**WHAT YOU SHOULD DO:**
Count the lines below that contain the string "vein", treating uppercase and lowercase as different, and reply with the number alone.

Stored items:
▼
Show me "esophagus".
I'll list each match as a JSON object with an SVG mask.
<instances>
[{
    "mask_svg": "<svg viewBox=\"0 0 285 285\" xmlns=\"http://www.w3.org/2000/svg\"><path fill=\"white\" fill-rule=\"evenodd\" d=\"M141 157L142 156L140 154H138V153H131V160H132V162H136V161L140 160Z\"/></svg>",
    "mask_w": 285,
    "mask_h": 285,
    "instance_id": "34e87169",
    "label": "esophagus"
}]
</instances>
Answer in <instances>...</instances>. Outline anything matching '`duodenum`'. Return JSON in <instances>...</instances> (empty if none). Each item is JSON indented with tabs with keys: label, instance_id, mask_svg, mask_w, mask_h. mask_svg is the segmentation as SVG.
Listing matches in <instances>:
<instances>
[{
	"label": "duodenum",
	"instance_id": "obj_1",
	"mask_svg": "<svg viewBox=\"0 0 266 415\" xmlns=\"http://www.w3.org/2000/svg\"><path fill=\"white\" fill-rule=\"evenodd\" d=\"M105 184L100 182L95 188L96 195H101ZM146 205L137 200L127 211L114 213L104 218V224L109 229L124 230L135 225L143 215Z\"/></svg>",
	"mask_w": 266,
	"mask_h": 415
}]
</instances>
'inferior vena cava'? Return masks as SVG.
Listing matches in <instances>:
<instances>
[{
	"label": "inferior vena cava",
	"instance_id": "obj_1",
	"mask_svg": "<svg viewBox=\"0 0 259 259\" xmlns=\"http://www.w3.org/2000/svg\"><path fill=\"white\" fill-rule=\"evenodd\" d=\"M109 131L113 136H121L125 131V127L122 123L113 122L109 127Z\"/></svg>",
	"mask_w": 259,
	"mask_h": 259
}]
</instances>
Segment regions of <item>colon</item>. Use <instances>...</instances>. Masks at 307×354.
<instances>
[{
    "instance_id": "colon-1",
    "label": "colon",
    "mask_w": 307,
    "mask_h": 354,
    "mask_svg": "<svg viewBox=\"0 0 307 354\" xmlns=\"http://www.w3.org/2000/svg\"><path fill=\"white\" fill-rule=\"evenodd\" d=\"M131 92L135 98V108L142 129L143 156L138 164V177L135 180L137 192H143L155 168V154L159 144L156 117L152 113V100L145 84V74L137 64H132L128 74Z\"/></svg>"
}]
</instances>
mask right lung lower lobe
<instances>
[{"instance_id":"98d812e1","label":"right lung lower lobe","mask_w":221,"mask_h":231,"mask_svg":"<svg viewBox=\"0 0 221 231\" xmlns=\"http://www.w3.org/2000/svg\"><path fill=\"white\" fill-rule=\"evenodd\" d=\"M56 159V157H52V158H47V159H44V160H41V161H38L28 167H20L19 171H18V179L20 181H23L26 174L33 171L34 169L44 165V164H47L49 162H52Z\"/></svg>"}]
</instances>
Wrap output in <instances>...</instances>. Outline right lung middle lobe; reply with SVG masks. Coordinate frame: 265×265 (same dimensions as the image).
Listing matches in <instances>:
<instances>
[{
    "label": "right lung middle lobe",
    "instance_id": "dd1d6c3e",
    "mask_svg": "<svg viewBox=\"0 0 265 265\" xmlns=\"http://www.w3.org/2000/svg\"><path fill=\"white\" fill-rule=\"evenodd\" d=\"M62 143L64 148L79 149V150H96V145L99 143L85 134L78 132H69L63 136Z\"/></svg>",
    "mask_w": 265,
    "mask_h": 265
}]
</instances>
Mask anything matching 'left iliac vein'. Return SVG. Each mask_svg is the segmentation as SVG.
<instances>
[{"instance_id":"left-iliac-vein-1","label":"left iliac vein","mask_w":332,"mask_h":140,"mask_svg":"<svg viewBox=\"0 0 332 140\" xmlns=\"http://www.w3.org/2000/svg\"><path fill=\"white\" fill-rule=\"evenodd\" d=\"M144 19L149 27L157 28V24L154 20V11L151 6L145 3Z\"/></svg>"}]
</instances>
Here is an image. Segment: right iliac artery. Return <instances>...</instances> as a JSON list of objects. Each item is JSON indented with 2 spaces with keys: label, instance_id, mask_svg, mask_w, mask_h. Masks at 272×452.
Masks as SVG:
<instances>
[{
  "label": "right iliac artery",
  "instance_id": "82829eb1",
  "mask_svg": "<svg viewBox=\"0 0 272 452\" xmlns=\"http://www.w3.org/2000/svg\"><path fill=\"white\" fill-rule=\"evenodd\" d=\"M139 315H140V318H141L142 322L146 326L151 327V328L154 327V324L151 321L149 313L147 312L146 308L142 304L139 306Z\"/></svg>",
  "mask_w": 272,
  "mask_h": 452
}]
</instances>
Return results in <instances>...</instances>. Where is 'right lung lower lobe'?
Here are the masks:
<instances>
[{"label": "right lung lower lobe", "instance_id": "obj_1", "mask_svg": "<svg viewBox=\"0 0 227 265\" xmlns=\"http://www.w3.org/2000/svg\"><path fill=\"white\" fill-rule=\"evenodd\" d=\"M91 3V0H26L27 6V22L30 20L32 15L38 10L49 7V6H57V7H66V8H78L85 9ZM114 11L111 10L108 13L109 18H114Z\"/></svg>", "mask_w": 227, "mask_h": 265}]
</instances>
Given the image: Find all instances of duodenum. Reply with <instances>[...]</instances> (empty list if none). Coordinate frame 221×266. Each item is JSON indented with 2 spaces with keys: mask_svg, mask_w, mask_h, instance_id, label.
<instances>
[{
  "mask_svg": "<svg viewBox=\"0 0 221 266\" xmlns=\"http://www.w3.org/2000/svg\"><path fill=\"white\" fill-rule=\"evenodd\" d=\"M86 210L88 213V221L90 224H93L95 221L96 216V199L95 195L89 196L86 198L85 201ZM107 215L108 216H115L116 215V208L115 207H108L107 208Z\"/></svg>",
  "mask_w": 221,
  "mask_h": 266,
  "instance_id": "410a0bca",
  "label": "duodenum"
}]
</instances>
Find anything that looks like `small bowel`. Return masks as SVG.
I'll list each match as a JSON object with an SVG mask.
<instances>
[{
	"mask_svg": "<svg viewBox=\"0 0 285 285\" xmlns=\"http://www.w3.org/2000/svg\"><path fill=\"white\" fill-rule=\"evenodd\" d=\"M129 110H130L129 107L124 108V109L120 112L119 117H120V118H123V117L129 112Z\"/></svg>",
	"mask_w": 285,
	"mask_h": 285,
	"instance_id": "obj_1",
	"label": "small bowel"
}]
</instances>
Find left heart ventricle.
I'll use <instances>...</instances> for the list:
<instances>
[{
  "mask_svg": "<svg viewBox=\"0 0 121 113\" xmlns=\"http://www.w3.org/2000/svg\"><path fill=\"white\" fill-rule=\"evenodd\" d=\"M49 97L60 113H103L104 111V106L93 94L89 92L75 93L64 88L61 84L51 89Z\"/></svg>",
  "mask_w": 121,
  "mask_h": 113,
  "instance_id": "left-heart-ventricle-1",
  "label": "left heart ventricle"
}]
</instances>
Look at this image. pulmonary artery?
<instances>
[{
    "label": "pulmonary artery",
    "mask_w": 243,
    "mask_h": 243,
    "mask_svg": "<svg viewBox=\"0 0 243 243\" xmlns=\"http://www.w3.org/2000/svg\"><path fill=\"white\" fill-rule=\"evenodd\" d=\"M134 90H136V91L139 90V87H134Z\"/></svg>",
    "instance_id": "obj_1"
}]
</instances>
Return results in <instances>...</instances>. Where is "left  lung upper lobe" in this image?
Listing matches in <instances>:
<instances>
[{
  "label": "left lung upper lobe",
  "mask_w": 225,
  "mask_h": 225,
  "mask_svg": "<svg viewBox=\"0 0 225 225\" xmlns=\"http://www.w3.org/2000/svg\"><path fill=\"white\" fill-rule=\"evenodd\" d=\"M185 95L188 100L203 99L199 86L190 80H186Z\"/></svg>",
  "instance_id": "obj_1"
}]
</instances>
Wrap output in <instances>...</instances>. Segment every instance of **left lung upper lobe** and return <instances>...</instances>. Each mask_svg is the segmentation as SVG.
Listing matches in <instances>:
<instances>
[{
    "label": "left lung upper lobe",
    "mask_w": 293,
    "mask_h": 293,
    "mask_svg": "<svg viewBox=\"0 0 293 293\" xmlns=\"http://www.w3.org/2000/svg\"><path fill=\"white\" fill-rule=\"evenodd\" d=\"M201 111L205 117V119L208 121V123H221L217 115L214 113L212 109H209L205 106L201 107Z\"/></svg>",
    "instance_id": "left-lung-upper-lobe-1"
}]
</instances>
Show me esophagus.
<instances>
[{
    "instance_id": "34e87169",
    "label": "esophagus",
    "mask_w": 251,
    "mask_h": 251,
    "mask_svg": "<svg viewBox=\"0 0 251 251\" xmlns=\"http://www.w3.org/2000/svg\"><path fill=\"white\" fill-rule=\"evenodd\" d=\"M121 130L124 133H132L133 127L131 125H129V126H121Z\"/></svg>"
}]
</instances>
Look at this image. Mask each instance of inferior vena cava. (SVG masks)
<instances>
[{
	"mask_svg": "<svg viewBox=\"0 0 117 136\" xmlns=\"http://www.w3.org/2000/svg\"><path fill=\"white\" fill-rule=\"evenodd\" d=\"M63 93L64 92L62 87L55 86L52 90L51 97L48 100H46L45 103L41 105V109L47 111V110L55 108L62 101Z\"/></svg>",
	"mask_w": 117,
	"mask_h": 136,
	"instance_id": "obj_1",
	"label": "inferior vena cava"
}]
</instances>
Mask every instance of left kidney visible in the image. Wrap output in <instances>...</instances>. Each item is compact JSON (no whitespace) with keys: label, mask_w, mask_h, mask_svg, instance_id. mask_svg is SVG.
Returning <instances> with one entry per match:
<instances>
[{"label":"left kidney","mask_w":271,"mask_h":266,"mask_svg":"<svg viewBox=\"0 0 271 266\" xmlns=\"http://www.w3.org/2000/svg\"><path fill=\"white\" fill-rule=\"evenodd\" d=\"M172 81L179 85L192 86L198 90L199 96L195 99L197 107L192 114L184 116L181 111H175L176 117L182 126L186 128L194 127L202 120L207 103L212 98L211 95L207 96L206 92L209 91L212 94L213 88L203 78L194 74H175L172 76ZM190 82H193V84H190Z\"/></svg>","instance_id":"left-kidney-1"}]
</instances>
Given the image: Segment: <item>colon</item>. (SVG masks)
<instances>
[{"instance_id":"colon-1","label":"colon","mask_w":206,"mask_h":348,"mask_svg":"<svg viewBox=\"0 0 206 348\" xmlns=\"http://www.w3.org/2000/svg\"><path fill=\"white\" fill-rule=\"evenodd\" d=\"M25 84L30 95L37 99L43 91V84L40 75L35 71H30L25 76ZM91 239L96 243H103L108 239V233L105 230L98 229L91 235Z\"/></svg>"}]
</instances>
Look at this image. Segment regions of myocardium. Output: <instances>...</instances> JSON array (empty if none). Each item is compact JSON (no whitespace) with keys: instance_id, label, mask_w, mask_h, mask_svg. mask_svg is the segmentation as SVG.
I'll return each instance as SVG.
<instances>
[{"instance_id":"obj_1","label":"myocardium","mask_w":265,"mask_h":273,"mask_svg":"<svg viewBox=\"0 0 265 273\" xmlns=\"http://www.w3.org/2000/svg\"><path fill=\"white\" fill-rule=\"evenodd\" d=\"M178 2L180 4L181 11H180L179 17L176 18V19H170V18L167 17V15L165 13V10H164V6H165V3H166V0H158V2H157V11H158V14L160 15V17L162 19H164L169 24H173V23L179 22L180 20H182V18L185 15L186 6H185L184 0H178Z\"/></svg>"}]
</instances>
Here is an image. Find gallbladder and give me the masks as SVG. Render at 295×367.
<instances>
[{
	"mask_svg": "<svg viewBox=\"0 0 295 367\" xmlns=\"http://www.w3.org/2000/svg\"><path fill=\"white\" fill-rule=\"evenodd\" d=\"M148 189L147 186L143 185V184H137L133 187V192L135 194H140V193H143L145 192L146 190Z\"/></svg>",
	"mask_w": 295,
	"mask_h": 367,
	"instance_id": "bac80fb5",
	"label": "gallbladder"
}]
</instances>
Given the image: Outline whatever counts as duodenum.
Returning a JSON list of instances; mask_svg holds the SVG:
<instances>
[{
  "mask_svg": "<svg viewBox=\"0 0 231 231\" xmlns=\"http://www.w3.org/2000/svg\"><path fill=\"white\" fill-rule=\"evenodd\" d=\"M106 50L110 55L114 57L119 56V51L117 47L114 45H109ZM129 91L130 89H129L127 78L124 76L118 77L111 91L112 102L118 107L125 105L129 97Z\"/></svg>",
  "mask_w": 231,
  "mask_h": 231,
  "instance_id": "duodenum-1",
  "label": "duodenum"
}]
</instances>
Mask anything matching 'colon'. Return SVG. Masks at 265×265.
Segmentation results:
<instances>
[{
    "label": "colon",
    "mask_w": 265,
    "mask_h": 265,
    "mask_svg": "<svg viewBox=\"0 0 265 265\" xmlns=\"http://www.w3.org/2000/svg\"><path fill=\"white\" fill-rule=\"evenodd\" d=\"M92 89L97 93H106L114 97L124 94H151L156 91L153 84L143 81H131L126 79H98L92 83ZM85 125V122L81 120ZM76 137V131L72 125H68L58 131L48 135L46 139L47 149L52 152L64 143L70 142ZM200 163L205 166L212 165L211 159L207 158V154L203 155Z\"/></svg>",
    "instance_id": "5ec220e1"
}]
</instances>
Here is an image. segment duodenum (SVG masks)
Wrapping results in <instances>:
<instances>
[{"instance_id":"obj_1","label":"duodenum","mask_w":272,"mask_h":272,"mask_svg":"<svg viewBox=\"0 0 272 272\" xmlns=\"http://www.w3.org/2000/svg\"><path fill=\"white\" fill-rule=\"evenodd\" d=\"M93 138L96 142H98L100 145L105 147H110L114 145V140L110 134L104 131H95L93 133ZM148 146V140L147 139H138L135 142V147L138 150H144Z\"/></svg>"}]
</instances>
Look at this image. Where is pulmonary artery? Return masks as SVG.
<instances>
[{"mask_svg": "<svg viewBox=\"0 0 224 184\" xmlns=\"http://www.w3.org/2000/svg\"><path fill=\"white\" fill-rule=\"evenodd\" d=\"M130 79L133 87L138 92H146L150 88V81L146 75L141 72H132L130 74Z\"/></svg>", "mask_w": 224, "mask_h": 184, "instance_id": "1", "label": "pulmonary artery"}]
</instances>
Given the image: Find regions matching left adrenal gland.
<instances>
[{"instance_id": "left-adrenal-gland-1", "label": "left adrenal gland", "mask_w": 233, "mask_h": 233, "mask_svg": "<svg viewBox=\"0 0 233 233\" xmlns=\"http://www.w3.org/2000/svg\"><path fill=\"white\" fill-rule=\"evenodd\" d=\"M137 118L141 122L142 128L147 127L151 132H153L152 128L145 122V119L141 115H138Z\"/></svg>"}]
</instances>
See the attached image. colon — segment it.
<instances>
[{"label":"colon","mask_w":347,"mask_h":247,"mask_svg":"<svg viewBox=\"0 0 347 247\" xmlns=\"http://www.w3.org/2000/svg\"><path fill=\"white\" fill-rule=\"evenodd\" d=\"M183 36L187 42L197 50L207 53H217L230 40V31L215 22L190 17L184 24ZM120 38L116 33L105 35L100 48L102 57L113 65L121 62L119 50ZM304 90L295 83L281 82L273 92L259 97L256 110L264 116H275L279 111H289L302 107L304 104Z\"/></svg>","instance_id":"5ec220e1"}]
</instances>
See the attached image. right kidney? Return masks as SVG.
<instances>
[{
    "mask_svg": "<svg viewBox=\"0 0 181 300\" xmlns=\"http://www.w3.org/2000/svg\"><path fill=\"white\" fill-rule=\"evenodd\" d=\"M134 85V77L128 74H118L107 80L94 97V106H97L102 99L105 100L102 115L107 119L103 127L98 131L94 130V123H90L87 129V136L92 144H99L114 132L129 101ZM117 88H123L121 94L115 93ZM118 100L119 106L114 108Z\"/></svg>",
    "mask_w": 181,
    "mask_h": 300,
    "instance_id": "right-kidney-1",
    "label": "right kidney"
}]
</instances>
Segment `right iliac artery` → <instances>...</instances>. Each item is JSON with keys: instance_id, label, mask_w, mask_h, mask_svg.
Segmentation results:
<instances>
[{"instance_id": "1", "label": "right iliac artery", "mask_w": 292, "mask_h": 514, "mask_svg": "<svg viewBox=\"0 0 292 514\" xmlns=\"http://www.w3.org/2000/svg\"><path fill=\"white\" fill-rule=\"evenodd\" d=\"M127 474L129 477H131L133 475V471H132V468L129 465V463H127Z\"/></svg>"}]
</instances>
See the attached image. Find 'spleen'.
▲
**ANSWER TO THIS PROBLEM:**
2